And might I even suggest that you buy yourself a shotgun, get out in the swamp and make some memories. ;)

God Bless,
Benjamin


3 comments:

Anonymous said...

Wow, here are people who support abortion (for the most part) and yet they complane about us killing a goose or even a crow.

Jonathan V

Benjamin said...

Exactly. They hate it when man elevates himself above the environment (that is to say they reject the fact that man is the crowning glory of God's Creation) and espouse the opposite "extreme" by elevating animal rights above those of unborn children.

Of course, I'm speaking in general terms--not everybody who thinks this way favors abortion--but for the most part this movement has twisted the original hierarchy of the Creation order. Whether or not an unborn child is allowed to live is the discretionary decision of the parents--they place the parent's interests above the life of their baby. Furthermore they go on to place the interests of the environment above those of human society. They enslave themselves to the very Creation God commanded us to have dominion over. (Romans 1:18-32)

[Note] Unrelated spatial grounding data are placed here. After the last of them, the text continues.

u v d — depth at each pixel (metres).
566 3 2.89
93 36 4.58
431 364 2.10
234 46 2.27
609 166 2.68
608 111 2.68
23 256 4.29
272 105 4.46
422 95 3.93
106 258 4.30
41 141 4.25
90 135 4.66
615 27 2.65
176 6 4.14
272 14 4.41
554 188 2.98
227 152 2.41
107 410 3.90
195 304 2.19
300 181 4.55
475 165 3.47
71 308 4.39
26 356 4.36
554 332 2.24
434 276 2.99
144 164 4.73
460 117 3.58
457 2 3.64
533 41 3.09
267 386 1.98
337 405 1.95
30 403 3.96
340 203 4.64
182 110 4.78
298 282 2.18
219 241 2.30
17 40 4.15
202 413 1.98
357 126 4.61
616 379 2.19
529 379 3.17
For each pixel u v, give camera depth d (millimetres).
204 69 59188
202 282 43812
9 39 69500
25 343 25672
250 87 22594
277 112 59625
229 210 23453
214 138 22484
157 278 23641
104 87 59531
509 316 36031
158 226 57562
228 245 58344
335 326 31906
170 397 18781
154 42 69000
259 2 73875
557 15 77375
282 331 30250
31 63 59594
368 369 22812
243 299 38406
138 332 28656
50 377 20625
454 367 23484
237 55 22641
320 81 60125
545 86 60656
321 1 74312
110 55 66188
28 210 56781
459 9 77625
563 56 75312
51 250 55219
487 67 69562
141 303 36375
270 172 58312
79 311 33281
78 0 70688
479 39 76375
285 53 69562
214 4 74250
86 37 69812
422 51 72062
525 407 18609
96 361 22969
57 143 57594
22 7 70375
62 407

In other words, these kinds of people worship the earth, and consequently would rather have millions of babies killed for the "betterment of society" than let a single bird suffer at the hands of man to the "detriment of the environment."

It's sickening.

Thanks for the comment Jon.

Stephen B said...

My goodness, those bird people's posts make about as much sense as someone who tries to boycott flower shops, because they are too beautiful to pick and slowly, mercilessly kill.